I have to calculate the modulus of $z$. I've already tried to find a general formula for $\left(\frac{1+i}{2}\right)^{2^n}$, which seems to be $\frac{1}{2^{2^{n-1}}}, \forall \geq3$, using the trigonometric form and de Moivre's formula.
$z=\left[1+\frac{1+i}{2}\right] \left[1+\left(\frac{1+i}{2}\right)^2\right] \left[1+\left(\frac{1+i}{2}\right)^4\right] \cdots \left[1+\left(\frac{1+i}{2}\right)^{2^n}\right]$
How should I keep solving this?
Thanks!
Note that
$$z= \frac {[1-(\frac {1+i}{2})]\left[1+\frac{1+i}{2}\right] \left[1+\left(\frac{1+i}{2}\right)^2\right] \left[1+\left(\frac{1+i}{2}\right)^4\right] \cdots \left[1+\left(\frac{1+i}{2}\right)^{2^n}\right] }{[1-(\frac {1+i}{2})]}=$$
$$\frac { \left[1-\left(\frac{1+i}{2}\right)^{2^{n+1}}\right] }{[1-(\frac {1+i}{2})]}$$
We may simplify it with $$(\frac{1+i}{2})^2 = \frac {i}{2}$$

= TASK INSTRUCTIONS =
Transcribe the thread on the modulus of z word for word, beginning at the words "I have to calculate" and stopping after "keep solving this?".

= SUPPLIED DATA =
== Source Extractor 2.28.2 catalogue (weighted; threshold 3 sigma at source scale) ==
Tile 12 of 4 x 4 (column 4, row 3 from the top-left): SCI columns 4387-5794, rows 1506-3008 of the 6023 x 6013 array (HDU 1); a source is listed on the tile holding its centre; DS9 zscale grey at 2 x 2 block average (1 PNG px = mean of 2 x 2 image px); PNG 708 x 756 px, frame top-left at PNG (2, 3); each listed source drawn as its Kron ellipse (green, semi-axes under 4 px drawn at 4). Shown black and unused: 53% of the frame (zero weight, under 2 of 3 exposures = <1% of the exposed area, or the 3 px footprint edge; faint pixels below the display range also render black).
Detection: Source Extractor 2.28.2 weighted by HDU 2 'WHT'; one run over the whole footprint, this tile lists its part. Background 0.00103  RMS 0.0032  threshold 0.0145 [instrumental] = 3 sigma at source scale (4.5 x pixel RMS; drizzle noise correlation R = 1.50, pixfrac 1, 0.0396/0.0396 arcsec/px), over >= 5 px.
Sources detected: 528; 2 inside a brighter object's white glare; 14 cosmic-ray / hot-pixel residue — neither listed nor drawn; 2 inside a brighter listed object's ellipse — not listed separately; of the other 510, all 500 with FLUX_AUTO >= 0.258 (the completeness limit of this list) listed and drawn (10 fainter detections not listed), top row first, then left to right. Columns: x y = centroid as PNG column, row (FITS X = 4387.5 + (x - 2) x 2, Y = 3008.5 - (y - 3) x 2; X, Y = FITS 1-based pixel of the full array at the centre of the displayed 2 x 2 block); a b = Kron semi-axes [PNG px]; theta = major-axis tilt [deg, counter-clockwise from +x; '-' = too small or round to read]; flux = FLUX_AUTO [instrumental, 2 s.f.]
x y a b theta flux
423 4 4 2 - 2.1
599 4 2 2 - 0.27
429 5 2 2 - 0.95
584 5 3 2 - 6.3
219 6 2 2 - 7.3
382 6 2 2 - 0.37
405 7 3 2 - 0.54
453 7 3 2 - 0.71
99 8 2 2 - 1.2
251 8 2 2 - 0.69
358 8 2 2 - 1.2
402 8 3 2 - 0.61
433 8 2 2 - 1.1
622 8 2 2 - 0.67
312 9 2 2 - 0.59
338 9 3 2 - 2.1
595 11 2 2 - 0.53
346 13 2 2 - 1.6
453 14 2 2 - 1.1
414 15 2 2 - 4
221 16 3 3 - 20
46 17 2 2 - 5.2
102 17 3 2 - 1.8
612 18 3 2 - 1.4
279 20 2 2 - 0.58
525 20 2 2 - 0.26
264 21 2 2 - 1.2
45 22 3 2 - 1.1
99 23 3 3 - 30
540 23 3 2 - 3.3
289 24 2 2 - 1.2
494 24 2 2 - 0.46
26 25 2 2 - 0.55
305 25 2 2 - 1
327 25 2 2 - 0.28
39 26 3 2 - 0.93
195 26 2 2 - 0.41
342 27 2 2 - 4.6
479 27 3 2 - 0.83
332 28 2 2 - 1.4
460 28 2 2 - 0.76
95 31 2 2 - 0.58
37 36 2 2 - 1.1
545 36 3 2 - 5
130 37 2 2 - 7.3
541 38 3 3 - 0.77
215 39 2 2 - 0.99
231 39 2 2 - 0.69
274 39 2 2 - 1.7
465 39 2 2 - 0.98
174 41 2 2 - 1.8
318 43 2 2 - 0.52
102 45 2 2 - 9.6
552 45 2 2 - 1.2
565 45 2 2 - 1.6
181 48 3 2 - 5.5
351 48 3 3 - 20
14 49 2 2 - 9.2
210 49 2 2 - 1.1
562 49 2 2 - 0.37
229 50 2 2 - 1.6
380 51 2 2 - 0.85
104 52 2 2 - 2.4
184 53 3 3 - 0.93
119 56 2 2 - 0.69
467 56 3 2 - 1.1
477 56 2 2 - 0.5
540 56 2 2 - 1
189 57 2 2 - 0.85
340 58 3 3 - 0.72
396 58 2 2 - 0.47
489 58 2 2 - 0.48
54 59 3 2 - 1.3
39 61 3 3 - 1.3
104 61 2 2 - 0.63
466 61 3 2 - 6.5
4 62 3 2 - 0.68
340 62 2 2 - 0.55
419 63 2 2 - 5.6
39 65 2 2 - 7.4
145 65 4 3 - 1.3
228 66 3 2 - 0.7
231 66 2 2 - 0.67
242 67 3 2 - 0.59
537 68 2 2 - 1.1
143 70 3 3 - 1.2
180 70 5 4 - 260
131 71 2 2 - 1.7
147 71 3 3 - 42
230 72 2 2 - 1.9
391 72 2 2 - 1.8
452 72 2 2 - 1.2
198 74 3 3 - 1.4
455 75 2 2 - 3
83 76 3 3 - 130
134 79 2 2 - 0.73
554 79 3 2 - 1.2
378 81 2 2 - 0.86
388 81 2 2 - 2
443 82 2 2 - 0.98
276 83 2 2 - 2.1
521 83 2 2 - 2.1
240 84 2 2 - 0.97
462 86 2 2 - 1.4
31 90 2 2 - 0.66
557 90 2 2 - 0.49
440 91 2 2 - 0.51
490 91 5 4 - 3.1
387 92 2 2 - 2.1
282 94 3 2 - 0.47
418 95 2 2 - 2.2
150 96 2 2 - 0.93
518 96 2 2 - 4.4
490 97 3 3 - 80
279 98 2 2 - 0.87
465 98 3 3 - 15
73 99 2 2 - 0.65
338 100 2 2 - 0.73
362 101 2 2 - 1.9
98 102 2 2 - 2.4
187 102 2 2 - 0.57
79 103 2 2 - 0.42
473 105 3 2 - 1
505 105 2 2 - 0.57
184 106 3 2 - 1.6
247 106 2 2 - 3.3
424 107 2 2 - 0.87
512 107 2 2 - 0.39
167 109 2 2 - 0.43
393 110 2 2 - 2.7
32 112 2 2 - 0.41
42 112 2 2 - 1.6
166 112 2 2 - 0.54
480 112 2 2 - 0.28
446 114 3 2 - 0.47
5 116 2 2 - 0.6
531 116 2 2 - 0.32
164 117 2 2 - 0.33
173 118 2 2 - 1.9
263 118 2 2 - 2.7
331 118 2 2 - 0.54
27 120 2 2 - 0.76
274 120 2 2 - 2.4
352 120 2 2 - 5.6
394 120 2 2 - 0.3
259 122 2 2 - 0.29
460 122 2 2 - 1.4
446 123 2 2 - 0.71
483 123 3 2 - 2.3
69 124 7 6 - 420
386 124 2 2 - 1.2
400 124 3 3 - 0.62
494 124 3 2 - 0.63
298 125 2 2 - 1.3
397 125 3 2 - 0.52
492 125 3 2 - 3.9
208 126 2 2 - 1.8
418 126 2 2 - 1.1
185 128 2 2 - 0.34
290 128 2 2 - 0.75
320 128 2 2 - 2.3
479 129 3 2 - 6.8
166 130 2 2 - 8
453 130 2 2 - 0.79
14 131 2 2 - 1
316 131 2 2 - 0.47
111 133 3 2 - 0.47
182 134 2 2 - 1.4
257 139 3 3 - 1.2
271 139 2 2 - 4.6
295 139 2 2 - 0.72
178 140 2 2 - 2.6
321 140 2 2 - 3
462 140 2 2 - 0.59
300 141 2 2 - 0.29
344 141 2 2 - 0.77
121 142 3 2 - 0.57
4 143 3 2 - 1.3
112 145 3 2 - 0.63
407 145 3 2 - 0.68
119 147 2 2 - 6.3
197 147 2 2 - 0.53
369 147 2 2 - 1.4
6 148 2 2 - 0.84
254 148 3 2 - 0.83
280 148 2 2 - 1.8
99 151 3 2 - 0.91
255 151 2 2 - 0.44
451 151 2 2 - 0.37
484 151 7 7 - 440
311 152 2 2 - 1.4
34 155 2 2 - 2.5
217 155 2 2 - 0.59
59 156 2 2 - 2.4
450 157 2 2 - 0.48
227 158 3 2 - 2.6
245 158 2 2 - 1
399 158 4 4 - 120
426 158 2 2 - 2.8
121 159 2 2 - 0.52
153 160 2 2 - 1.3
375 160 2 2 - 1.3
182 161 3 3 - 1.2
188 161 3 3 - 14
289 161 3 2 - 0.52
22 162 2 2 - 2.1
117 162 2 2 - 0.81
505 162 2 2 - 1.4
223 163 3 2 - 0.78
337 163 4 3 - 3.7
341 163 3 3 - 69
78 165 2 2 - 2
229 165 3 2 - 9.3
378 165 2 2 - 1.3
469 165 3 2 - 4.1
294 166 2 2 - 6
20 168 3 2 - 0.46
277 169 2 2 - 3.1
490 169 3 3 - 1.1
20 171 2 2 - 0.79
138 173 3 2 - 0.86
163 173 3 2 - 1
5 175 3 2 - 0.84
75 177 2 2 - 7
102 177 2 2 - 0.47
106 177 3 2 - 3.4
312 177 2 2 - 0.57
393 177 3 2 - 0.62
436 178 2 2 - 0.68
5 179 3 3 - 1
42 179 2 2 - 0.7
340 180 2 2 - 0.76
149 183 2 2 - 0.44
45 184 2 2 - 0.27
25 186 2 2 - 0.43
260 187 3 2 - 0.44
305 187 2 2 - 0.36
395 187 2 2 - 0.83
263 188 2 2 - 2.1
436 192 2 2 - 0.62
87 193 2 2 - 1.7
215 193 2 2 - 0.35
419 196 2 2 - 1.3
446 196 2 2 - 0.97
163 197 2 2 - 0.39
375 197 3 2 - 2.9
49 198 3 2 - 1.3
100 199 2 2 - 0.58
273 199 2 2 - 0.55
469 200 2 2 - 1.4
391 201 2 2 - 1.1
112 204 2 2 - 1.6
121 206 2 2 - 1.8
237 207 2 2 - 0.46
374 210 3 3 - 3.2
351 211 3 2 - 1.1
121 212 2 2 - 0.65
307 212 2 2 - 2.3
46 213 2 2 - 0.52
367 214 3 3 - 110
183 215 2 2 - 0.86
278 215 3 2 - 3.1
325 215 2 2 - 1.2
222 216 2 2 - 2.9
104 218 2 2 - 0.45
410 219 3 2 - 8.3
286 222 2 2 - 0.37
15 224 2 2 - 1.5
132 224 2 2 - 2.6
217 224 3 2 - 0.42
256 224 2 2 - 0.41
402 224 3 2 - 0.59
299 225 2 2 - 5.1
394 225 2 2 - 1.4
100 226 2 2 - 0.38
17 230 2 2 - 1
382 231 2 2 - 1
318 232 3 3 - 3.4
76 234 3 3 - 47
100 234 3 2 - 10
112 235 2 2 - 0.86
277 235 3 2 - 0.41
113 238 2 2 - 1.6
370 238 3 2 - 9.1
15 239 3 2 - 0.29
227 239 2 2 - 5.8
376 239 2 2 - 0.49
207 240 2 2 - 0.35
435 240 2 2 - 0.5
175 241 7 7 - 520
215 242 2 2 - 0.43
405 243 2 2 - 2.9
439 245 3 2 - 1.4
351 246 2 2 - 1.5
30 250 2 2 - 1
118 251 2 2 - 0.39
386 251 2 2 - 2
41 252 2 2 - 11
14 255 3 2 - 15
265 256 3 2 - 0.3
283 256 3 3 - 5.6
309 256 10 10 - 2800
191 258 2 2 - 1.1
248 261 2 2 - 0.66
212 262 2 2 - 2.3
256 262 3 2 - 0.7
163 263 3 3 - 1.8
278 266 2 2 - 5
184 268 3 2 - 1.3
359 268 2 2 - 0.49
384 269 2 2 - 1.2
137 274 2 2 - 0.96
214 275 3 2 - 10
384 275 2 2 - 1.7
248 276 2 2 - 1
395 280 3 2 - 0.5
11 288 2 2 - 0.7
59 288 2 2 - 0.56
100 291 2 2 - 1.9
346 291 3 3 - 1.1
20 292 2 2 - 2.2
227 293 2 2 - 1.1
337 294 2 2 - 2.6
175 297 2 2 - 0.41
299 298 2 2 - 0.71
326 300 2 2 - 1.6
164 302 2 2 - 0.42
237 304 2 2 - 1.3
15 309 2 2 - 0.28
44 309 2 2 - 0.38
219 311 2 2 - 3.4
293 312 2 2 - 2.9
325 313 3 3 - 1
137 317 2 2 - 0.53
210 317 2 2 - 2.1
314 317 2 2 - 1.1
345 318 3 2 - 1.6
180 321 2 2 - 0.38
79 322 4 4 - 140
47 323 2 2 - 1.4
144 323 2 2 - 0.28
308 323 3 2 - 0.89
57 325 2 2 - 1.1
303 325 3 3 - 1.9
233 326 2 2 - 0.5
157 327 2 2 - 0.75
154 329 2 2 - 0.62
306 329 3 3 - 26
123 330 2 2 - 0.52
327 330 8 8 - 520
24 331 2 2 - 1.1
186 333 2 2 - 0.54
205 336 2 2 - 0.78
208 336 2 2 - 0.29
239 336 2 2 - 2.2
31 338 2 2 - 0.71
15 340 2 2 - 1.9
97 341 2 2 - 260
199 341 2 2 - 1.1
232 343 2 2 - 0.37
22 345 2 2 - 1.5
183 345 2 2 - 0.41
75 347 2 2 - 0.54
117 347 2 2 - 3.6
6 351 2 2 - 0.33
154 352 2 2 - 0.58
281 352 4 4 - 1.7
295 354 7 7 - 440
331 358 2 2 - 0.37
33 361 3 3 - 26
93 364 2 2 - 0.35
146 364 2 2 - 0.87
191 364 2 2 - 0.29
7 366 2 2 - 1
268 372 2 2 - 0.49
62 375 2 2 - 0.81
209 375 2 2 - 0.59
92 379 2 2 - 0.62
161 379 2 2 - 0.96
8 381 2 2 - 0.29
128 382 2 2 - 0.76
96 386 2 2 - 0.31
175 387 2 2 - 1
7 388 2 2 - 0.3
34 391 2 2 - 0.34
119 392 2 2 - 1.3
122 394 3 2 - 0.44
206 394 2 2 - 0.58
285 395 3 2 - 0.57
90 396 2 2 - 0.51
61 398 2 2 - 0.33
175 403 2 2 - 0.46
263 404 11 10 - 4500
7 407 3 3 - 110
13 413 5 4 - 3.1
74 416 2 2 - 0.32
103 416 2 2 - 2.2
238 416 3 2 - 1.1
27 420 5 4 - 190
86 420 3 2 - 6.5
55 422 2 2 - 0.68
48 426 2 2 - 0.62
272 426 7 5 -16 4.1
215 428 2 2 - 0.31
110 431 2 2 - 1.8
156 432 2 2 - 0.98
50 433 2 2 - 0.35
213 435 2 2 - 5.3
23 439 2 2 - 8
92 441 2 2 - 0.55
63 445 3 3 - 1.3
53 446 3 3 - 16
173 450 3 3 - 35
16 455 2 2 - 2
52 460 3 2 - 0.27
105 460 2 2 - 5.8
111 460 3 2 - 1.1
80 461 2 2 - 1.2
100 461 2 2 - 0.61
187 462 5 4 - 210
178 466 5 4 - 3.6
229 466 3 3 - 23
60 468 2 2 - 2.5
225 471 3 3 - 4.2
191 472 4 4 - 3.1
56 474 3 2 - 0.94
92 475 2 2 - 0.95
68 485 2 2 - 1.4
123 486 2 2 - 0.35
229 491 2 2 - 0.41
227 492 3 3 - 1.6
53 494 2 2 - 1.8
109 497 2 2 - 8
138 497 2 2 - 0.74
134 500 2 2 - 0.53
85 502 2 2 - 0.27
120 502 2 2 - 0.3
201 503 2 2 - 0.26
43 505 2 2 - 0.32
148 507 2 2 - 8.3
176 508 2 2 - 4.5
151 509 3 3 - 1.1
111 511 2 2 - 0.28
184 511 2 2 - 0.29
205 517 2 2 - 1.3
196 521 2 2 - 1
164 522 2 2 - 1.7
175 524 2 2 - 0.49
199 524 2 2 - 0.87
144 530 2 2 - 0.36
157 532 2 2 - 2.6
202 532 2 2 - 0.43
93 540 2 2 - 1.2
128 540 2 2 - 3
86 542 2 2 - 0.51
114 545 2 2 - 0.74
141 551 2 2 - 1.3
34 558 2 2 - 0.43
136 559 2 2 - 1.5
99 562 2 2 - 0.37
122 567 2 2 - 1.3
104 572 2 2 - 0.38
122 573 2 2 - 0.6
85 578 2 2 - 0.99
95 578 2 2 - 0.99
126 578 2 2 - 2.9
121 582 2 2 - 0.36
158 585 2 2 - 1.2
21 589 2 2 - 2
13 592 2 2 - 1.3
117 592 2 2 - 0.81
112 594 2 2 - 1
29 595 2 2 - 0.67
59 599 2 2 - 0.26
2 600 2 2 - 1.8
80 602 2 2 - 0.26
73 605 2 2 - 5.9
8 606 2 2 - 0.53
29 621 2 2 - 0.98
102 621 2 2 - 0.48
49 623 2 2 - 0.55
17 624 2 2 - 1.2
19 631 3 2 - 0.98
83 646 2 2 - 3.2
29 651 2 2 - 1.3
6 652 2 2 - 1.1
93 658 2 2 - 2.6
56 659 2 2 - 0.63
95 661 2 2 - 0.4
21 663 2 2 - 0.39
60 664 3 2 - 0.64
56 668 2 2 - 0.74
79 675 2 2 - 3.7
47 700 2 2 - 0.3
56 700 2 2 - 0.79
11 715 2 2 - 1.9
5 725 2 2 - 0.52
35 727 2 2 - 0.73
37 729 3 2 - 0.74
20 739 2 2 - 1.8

= WRITTEN REPLY =
I have to calculate the modulus of $z$. I've already tried to find a general formula for $\left(\frac{1+i}{2}\right)^{2^n}$, which seems to be $\frac{1}{2^{2^{n-1}}}, \forall \geq3$, using the trigonometric form and de Moivre's formula.
$z=\left[1+\frac{1+i}{2}\right] \left[1+\left(\frac{1+i}{2}\right)^2\right] \left[1+\left(\frac{1+i}{2}\right)^4\right] \cdots \left[1+\left(\frac{1+i}{2}\right)^{2^n}\right]$
How should I keep solving this?